**Your goal:**
Copy out every line of the records below word for word, omitting the pictures.

Collected data
╭──
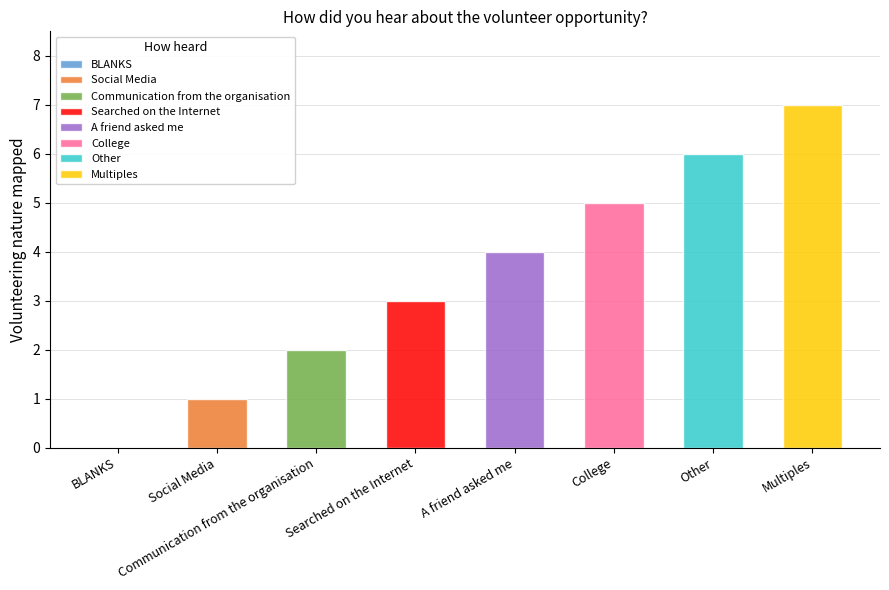

Is it true that the value at A friend asked me is 3?

False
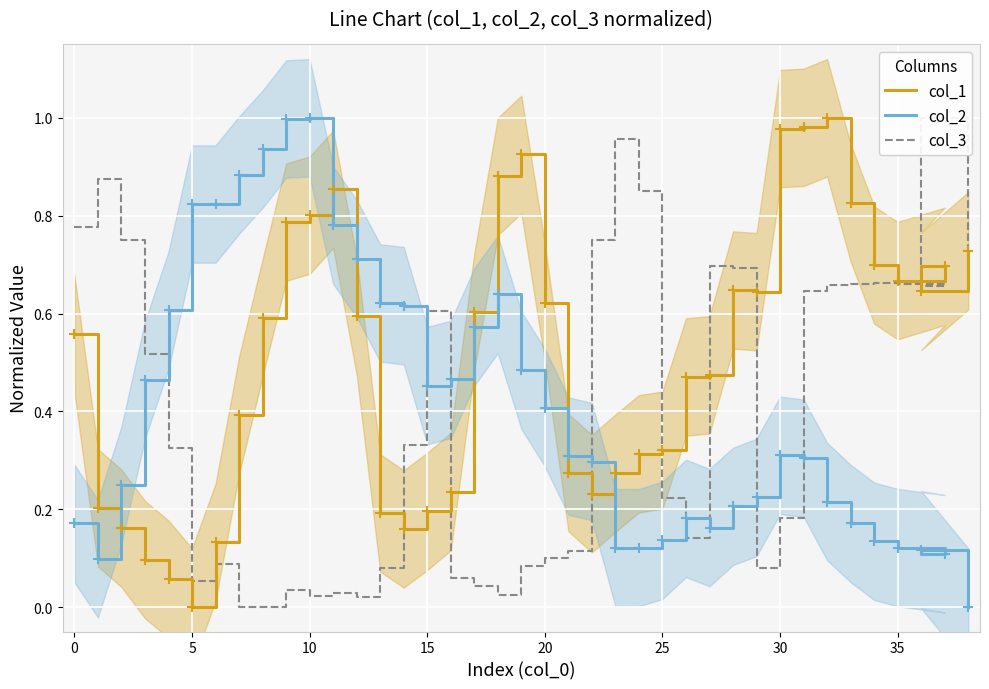

Which series has the largest total across all categories?

col_1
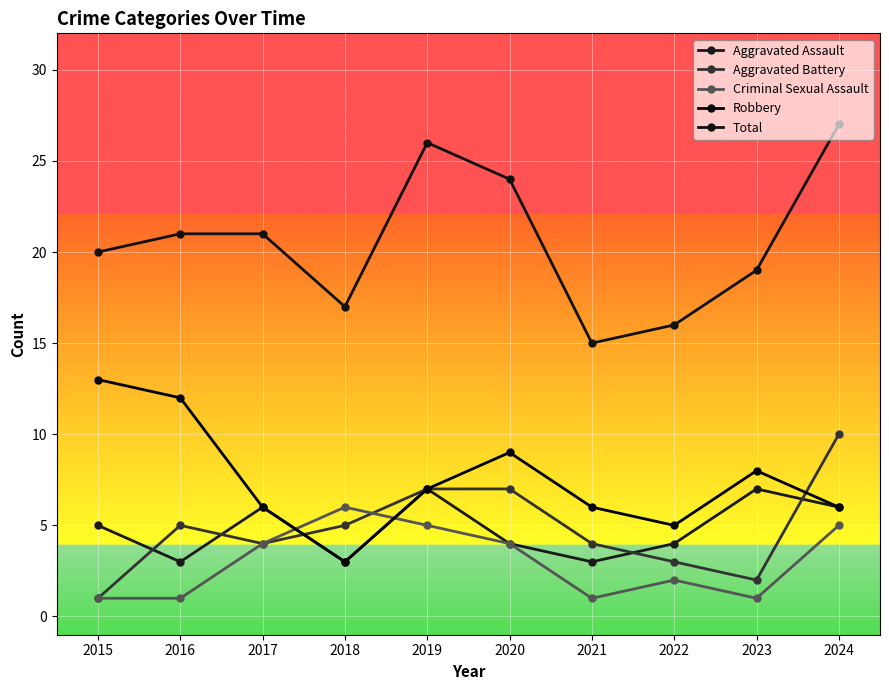

How many data points in Aggravated Assault are less than 5?

5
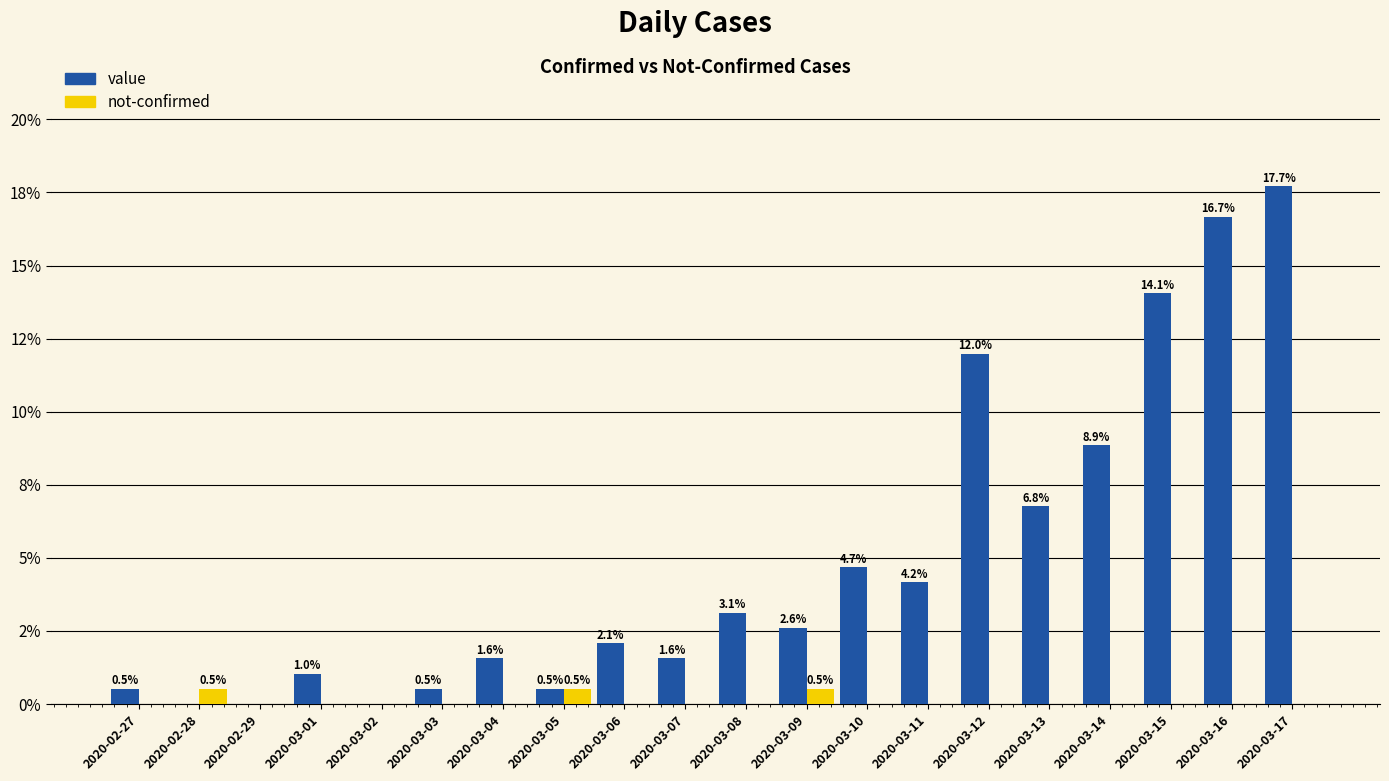

Are the bars horizontal?

No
╰──
**Task output:**
Is it true that the value at A friend asked me is 3?

False

Which series has the largest total across all categories?

col_1

How many data points in Aggravated Assault are less than 5?

5

Are the bars horizontal?

No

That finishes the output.